The Brotherhood of Saints Cyril and Methodius (Кирило-Мефодіївське братство; Кирилло-Мефодиевское братство) was a short-lived secret political society that existed in Kiev (now Kyiv, Ukraine), at the time a part of the Russian Empire.

The organization predated the Spring of Nations in Eastern Europe just by few years. Founded in December 1845 or in January 1846, the society sought to revive the ideals of the traditional Ukrainian brotherhoods and envisioned a Ukrainian national revival, including national autonomy within a free and equal Slavic federation. It was quickly suppressed by the government in March 1847 with most of the members punished by internal exile or imprisonment.

The goals of the society were liberalisation of the political and social system of the Imperial Russia in accordance with the members Christian principles and the Slavophile views that gained popularity among the country's liberal intelligentsia. Created under the initiative of Mykola Kostomarov (1818-1885), an historian of Russia and Ukraine, the society was named after Saints Cyril and Methodius, widely regarded as heroes for the Slavic nations celebrated for spreading Christianity and inventing the Cyrillic alphabet used by multiple Slavic languages.
----------------------------------------
▶ **PROBLEMS TO WORK ON**
A: Transcribe everything in the passage on the Brotherhood of Saints Cyril and Methodius from "The goals of" down to "multiple Slavic languages.".
B: According to the passage on the Brotherhood of Saints Cyril and Methodius, in what month and year did the government suppress the society?
C: Write the next part of the passage on the Brotherhood of Saints Cyril and Methodius, picking up after its final sentence.
The lines that follow come from a separate source.

▶ **DATA SECTION**
----------------------------------------
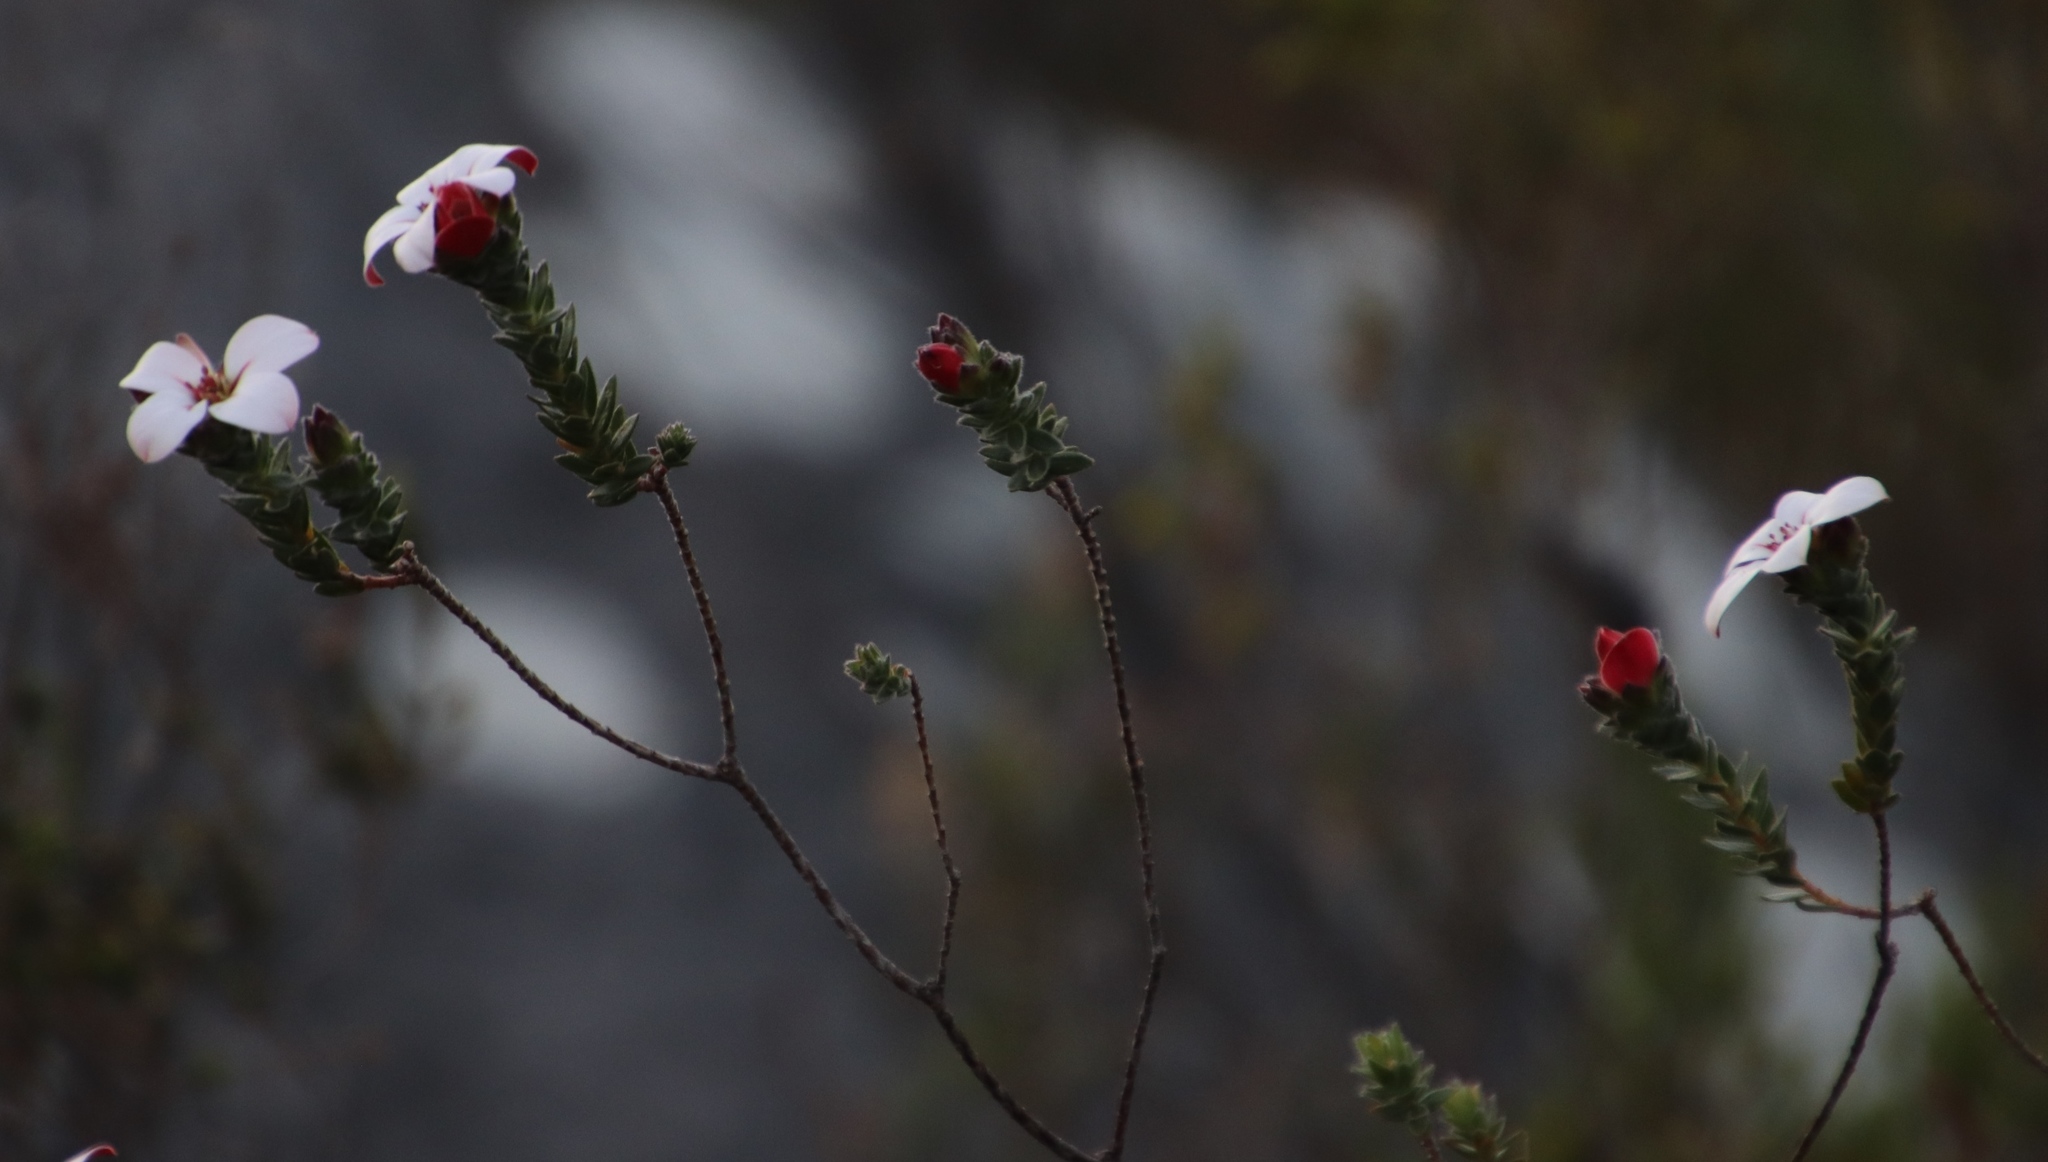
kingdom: Plantae
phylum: Tracheophyta
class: Magnoliopsida
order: Sapindales
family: Rutaceae
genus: Adenandra
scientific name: Adenandra villosa
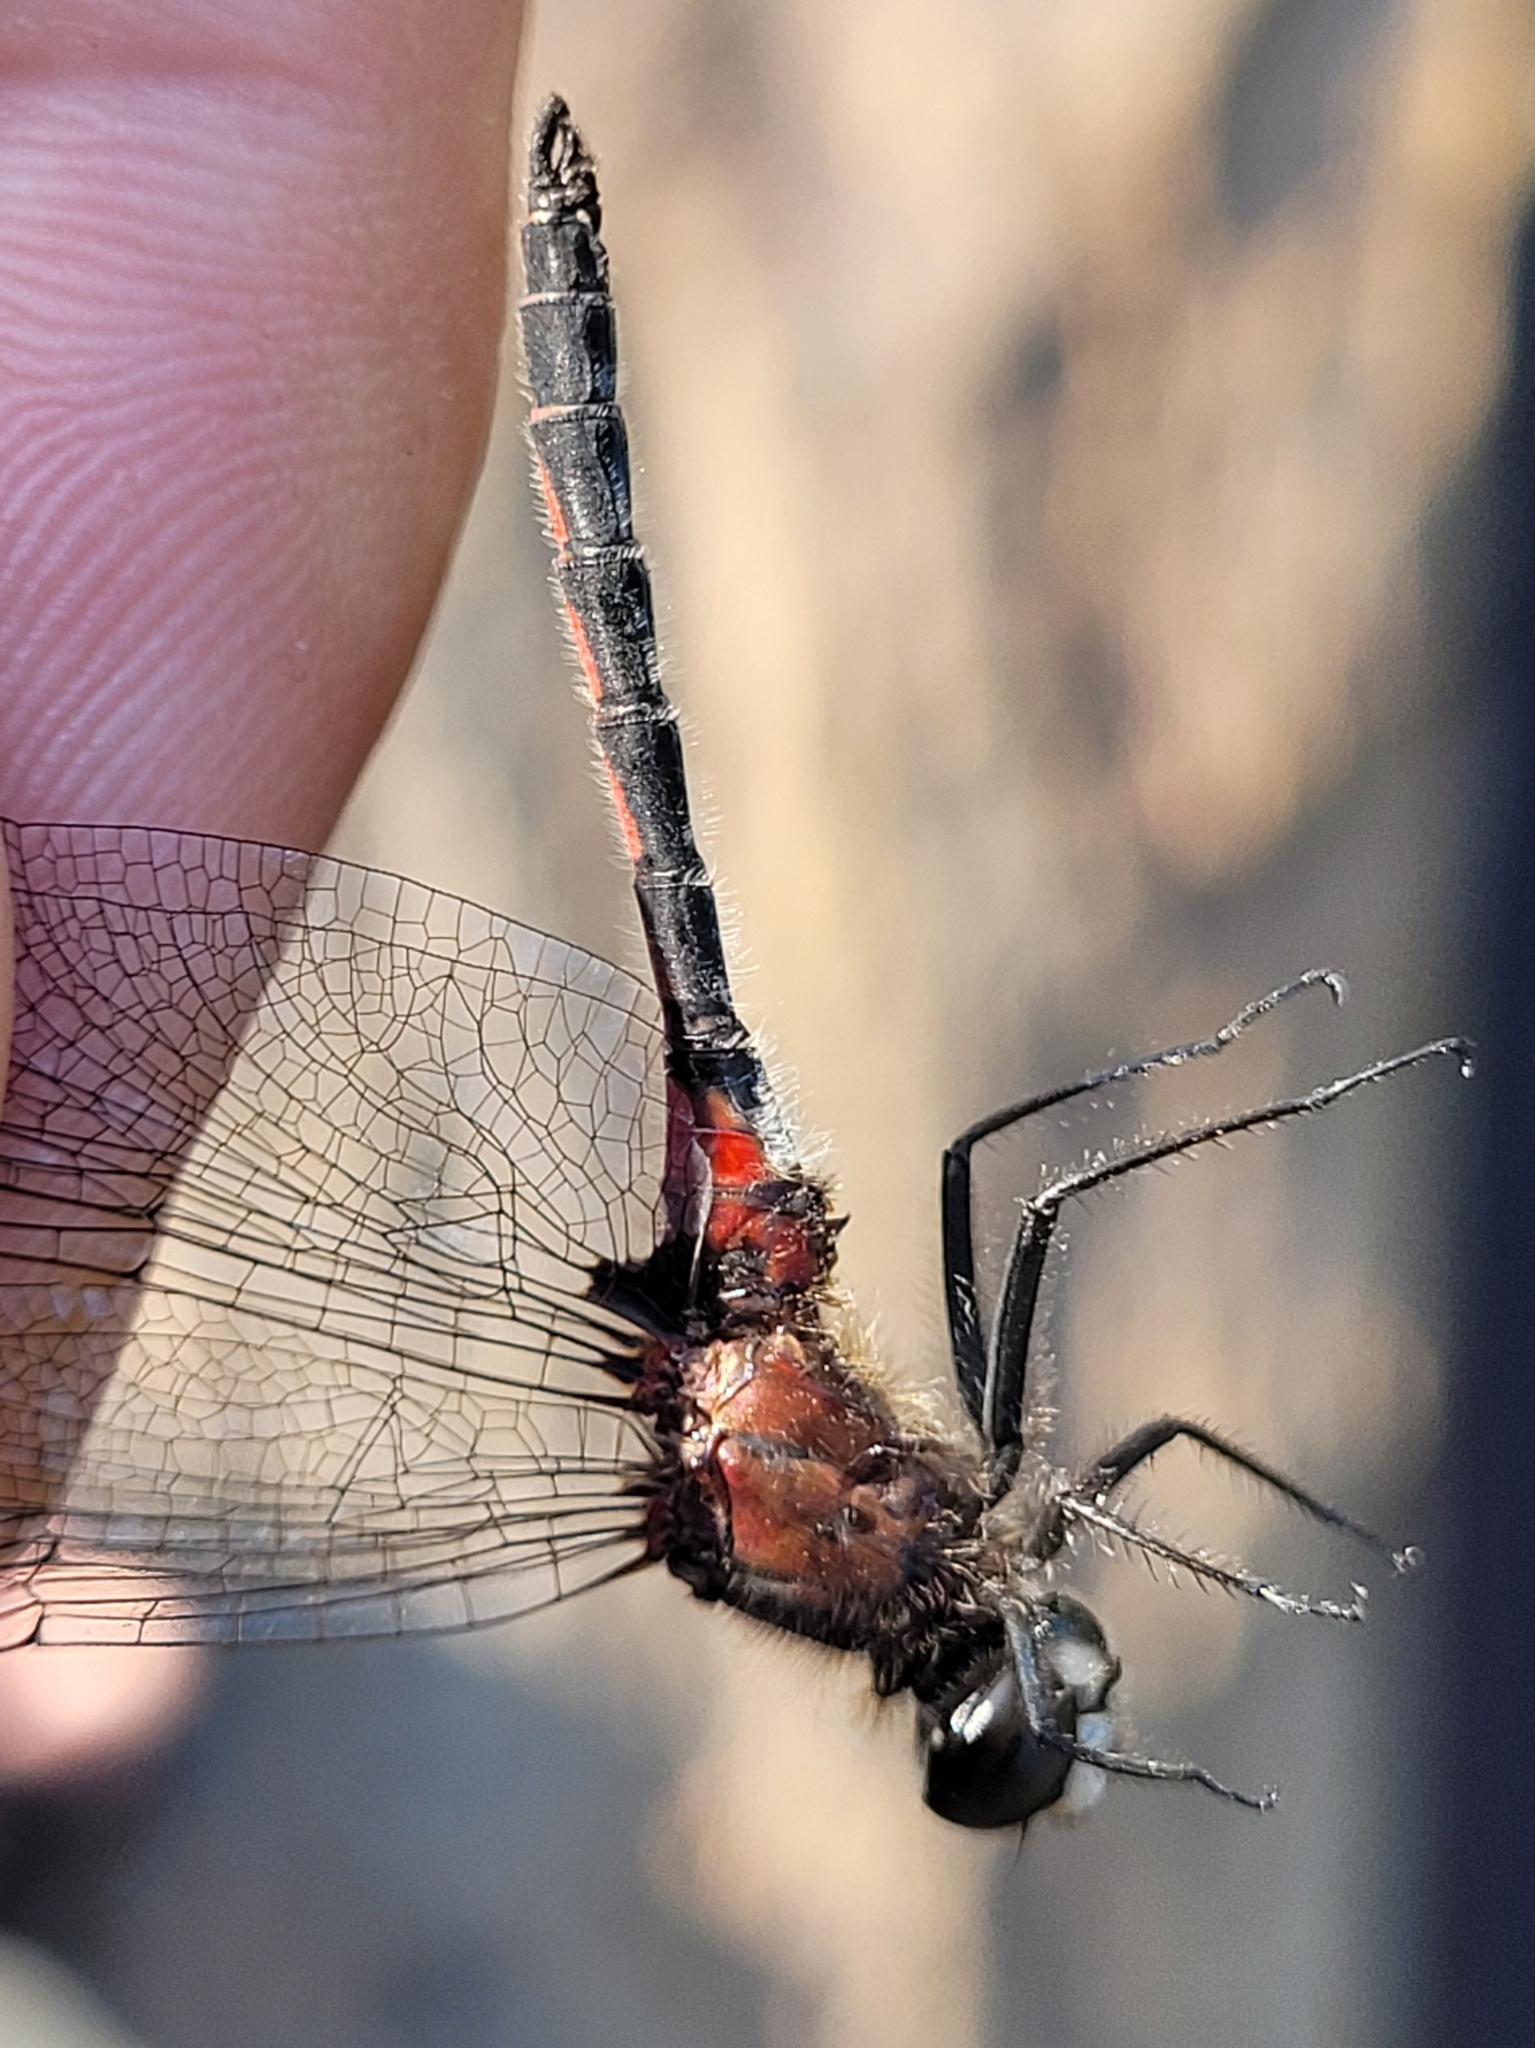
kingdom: Animalia
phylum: Arthropoda
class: Insecta
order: Odonata
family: Libellulidae
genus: Leucorrhinia
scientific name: Leucorrhinia hudsonica
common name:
----------------------------------------
▶ **RESULTS IN ORDER**
A:
The goals of the society were liberalisation of the political and social system of the Imperial Russia in accordance with the members Christian principles and the Slavophile views that gained popularity among the country's liberal intelligentsia. Created under the initiative of Mykola Kostomarov (1818-1885), an historian of Russia and Ukraine, the society was named after Saints Cyril and Methodius, widely regarded as heroes for the Slavic nations celebrated for spreading Christianity and inventing the Cyrillic alphabet used by multiple Slavic languages.

B: March 1847

C:
The society goals included the abolition of serfdom, broad access to public education, transformation of the Russian Empire into a federation of Slavic peoples with the Russians being one among equals rather than the dominant nation, and, according to Mykhailo Hrushevsky, the implementation of liberal democratic principles of freedom of speech, thought and religion.

Members of the society included Panteleimon Kulish (1819-1897), Yurii Andruzky (1827 - after 1864), Vasyl Bilozersky (1825-1899), Mykola Hulak (1821-1899), and Dmytro Pylchykov (1821-1893). Taras Shevchenko (1814-1861) was arrested because his poems had been found by the secret police among the documents of the participants and he was the champion of the independence of Ukraine, not being the part of federation.

==See also==
- Books of the Genesis of the Ukrainian People
- Bratstvo
- Saints Cyril and Methodius
- Hromada (secret society)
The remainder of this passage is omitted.